Lots of perspectives at Vital City around criminal justice research

This new issue of the journal Vital City has a large collection of essays engaging with the rich topic of criminal justice research and practice.  There are too many intriguing pieces to flag or summarize them all here, but this Editors’ Note by Elizabeth Glazer and Greg Berman sets up the context and much of what follows. Here is an excerpt:

Starting in earnest during the Clinton administration, there has been a concerted effort by a range of important actors to try to encourage “evidence-based” criminal justice policy and programs — a phrase at once hilarious and poignant....
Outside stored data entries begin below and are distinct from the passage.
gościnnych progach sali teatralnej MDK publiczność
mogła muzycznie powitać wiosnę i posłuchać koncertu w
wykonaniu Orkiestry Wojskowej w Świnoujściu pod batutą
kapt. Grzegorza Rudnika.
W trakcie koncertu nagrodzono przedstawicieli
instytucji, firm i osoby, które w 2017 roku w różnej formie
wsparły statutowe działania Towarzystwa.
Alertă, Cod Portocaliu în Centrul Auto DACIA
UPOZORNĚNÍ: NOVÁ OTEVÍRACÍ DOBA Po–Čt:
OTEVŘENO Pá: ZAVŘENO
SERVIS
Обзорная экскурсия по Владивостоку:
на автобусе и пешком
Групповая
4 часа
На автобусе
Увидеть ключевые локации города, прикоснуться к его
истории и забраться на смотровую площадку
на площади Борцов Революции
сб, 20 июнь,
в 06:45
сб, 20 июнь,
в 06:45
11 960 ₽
But the phrase does have a meaning, if coded.  The subtext, rarely spoken aloud, is an attempt to reduce the temperature of the public discourse about criminal justice, moving policymaking away from the realm of politics and into the realm of science as much as possible.  In the years before evidence-based reform emerged as a concept, high-profile tragedies — cases of child abduction or random murders — had been used to make the case for more punitive lawmaking throughout the country. At the federal level, the infamous Willie Horton campaign advertisement in 1988 performed similar work.
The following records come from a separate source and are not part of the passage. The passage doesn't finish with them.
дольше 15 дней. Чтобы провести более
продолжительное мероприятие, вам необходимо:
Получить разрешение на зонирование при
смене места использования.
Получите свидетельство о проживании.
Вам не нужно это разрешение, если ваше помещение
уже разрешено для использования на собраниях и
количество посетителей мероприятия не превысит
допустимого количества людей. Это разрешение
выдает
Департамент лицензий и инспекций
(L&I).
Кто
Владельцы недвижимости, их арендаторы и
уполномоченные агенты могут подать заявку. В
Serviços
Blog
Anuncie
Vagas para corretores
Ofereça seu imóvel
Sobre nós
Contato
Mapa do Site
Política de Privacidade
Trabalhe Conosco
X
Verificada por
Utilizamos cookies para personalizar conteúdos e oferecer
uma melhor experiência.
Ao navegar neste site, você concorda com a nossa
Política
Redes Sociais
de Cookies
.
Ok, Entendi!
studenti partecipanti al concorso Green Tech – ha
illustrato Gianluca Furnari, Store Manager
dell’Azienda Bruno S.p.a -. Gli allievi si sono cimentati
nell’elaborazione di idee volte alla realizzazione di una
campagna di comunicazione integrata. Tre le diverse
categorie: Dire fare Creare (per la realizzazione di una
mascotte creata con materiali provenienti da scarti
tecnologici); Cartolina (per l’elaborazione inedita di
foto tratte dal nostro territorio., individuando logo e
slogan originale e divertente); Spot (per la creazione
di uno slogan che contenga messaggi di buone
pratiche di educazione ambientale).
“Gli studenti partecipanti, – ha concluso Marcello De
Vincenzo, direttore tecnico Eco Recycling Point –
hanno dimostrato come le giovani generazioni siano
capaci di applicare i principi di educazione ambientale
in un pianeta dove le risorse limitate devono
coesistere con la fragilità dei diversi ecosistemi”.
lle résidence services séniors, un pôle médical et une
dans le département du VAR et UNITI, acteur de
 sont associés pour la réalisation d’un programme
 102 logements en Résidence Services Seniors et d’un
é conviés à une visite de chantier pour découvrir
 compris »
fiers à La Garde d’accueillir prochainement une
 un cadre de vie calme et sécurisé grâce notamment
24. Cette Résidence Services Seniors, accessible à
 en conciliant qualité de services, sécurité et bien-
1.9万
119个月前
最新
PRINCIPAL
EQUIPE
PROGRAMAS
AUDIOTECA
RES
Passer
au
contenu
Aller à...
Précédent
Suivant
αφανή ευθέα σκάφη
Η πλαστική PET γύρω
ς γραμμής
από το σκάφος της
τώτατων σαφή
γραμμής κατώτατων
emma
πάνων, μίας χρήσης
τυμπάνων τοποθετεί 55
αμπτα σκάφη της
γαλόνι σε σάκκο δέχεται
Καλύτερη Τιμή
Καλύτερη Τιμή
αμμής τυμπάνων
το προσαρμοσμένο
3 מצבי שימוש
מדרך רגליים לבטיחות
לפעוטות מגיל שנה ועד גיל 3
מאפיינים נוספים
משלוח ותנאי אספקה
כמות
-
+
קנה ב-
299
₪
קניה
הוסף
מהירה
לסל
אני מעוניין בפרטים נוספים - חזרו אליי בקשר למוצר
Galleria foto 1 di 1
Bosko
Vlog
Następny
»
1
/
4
The evidence-based policy movement, in criminal justice and other fields, sought to move away from such demagoguery.  During the era of reduced crime that began in the 1990s, it proved reasonably successful. “Follow the data” became a rallying cry that appealed to both Democrats and Republicans.  One sign of the movement’s success was the creation of CrimeSolutions.gov, a website administered by the U.S. Department of Justice that summarizes academic research in an effort to help policymakers and practitioners figure out which criminal justice programs and practices work and which do not.
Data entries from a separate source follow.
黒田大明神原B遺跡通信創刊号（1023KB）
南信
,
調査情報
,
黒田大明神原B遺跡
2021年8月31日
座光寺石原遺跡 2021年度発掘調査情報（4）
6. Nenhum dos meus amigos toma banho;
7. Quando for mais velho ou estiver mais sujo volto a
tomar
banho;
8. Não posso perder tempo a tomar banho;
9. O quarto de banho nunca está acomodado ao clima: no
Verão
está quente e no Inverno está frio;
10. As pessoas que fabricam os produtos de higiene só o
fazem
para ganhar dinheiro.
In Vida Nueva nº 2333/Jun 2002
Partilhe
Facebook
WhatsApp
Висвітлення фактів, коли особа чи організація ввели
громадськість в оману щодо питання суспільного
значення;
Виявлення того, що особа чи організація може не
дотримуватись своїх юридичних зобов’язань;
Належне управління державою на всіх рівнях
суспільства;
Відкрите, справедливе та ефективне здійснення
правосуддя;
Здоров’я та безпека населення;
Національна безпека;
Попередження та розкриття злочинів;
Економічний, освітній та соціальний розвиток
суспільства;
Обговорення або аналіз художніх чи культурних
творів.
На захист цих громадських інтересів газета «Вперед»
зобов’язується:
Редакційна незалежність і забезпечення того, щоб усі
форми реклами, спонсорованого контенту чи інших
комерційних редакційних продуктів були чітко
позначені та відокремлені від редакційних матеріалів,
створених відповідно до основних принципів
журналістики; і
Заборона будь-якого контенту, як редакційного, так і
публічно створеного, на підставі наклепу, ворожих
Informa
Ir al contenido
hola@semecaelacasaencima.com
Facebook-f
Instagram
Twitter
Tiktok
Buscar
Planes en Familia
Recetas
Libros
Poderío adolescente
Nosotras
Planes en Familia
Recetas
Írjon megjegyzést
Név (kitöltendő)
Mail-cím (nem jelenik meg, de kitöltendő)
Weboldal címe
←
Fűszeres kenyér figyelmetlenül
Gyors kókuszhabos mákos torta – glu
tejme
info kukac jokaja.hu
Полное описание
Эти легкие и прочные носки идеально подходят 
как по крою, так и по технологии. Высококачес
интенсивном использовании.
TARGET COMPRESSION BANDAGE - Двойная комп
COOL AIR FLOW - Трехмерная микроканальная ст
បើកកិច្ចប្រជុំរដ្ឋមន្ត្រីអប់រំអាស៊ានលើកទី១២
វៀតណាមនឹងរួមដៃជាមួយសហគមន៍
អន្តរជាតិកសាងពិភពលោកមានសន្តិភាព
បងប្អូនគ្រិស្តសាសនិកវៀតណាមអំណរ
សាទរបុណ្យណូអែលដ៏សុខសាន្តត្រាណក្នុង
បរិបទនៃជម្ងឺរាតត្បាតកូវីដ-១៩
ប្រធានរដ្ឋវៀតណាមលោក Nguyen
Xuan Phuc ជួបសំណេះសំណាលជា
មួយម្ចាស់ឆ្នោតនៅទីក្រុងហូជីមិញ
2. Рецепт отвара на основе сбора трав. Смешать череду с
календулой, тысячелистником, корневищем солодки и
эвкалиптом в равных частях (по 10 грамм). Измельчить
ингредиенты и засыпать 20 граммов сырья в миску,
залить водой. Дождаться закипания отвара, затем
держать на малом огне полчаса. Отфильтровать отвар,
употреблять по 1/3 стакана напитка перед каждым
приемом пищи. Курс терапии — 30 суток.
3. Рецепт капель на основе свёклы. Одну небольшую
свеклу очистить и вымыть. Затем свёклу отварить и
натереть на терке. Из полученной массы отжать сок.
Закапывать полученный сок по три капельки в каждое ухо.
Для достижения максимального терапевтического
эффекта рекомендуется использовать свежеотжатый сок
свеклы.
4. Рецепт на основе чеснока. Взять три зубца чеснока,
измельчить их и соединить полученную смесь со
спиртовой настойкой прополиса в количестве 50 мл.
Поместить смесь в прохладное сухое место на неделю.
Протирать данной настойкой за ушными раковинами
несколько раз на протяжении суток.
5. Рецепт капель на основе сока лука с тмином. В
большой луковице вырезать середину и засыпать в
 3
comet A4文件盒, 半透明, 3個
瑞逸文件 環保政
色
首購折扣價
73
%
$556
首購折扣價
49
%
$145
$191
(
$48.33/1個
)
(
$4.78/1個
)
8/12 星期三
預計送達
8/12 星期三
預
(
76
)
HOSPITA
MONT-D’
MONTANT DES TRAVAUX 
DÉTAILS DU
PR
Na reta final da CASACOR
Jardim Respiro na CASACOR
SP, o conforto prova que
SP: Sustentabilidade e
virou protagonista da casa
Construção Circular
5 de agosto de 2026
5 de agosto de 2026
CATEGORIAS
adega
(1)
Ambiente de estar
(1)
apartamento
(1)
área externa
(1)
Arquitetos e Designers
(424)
Recent years, however, have seen the emergence of a palpable backlash to the evidence-based movement.  Perhaps the most extreme expression of this backlash has been the argument by prison abolitionists and other radical activists that the evidence-based paradigm “strengthens the influence of neoliberalism, punitive impulses, and white supremacy over criminal system policy and procedure.”  They point to the fact that the United States is still plagued by levels of violence, racial disparities and incarceration rates that dwarf peer nations.  What use is social science evidence if it cannot prevent, or meaningfully ameliorate, these kinds of problems?

Earlier this year, Megan Stevenson, an economist at the University of Virginia Law School, published an essay in the Boston University Law Review raising further questions about evidence-based reform.  In “Cause, Effect, and the Structure of the Social World,” Stevenson reviews a half-century of randomized controlled trials (“RCTs” are known as the “gold standard” of social science) and finds that, “Most reforms and interventions in the criminal legal space are shown to have little lasting impact when evaluated with gold-standard methods of causal inference.”  For Stevenson, this is a reflection of the immutable social structures of the world that make change hard to engineer, at least when using the kinds of “limited-scope interventions” that lend themselves to randomized trials.  Provocatively, Stevenson argues that it may be necessary to abandon narrow, evidence-based reform and instead “seek systemic reform, with all its uncertainties.”

Stevenson’s essay got us thinking.  Is the notion that we can meaningfully address social problems a myth?  Does it really make sense to rely on evidence to guide policy?  And if so, what should this look like?

At the same time, our friends at Hypertext, the journal of the Niskanen Center — recently named the “most interesting think tank in American politics” by Time magazine — were wrestling with similar questions. So we decided to join forces. Together, we asked more than a dozen leading scholars, philanthropists, journalists and government policymakers to discuss the role of evidence in policymaking, using Stevenson’s article as a jumping-off point. The result of this exploration makes up the bulk of this issue of Vital City.